» **Action item**
A bare count is the expected answer, namely the number of lines in the records that have the word "công".
◆ ◆ ◆
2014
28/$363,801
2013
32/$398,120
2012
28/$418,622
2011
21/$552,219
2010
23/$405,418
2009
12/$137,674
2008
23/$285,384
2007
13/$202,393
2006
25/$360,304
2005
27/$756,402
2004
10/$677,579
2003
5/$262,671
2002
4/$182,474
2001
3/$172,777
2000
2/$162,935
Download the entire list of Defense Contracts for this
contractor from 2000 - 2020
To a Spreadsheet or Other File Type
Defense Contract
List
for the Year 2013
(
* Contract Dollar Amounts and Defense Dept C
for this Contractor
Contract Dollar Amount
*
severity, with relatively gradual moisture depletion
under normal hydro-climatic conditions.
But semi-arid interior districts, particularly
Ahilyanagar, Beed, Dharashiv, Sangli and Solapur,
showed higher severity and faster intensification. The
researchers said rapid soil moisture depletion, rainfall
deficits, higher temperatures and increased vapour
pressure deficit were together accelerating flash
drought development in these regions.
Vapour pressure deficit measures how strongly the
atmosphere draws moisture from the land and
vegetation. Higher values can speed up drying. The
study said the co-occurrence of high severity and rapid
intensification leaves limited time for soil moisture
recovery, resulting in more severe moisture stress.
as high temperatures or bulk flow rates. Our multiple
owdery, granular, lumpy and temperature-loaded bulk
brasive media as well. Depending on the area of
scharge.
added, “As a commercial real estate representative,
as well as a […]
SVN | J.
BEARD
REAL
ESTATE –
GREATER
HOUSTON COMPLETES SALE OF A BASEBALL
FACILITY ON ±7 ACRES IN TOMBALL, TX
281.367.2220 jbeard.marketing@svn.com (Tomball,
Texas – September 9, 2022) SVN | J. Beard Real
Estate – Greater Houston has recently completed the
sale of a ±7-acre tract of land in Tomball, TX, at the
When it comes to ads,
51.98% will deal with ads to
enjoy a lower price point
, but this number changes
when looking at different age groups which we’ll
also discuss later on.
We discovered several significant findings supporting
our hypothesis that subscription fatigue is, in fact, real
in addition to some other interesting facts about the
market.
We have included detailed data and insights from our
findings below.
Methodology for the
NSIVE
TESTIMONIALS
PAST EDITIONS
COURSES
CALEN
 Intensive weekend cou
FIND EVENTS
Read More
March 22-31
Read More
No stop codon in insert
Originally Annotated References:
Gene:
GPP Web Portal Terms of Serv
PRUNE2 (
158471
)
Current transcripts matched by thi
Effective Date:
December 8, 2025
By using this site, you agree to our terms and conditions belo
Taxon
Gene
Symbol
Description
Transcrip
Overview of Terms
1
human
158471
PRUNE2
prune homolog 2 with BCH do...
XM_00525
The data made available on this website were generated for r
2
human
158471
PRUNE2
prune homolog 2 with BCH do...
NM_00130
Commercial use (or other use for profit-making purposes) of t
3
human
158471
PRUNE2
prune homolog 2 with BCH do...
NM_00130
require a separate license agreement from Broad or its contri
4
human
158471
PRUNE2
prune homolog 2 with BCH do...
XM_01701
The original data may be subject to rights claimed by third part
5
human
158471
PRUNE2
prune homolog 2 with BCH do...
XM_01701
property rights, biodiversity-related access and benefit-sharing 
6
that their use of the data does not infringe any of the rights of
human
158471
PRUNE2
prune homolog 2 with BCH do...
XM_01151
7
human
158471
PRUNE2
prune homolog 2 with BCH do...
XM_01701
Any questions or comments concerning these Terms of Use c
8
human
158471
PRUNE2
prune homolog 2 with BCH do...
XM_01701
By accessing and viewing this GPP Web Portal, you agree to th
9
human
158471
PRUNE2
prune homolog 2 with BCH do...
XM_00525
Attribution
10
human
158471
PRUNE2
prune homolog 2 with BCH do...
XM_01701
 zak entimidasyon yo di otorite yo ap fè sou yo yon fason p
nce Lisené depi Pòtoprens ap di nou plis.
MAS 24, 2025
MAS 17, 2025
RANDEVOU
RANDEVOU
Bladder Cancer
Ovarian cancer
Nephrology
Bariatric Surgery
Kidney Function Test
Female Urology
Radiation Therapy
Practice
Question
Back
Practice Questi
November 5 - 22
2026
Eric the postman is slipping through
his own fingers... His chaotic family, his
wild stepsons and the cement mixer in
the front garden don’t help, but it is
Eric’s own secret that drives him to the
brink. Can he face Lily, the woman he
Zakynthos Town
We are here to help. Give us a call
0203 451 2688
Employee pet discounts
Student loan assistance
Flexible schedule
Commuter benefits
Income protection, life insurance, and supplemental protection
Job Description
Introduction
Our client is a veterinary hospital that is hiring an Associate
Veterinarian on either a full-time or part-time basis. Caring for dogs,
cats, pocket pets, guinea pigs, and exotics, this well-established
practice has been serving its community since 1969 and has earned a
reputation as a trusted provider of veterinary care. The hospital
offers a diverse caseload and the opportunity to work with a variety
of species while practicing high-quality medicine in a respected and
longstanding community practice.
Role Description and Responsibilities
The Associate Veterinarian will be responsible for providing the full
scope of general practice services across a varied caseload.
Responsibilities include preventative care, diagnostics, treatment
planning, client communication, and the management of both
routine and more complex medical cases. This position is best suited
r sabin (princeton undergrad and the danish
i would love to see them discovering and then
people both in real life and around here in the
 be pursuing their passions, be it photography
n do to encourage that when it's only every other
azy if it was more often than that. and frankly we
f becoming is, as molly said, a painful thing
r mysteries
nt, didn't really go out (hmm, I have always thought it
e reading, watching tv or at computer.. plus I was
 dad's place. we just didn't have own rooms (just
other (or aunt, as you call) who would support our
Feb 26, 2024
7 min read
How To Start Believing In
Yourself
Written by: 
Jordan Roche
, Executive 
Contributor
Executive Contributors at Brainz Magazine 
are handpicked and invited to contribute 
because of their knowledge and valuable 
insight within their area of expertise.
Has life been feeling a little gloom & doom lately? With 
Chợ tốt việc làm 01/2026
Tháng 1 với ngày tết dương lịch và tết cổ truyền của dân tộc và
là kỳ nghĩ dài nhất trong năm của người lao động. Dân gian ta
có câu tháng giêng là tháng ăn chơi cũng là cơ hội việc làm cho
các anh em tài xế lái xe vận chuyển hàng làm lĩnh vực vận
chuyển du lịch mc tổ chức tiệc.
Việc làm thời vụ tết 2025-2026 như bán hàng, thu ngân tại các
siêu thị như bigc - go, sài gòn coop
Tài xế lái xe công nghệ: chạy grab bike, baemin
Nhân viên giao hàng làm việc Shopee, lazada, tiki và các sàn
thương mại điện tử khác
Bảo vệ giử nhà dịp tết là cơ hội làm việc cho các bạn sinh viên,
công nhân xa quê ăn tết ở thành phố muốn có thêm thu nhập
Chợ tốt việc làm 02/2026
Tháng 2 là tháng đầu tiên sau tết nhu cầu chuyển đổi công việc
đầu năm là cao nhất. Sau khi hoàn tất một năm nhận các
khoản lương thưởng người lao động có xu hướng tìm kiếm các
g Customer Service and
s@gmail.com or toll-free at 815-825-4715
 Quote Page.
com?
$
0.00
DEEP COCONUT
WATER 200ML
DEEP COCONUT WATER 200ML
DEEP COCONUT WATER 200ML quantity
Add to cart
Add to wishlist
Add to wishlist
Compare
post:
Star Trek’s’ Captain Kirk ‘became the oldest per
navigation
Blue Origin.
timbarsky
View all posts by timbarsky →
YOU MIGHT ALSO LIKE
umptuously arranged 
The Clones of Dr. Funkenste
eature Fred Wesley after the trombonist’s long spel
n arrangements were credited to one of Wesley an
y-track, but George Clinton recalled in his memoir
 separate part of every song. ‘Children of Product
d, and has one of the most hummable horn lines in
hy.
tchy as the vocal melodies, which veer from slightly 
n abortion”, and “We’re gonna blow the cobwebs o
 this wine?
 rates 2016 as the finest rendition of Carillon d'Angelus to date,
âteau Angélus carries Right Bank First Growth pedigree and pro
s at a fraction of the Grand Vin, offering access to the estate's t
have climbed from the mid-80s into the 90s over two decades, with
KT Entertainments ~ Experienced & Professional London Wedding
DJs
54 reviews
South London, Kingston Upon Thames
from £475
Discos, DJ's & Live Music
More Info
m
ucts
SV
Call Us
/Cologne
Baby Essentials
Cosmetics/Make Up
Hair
◆ ◆ ◆
» **Written response**
3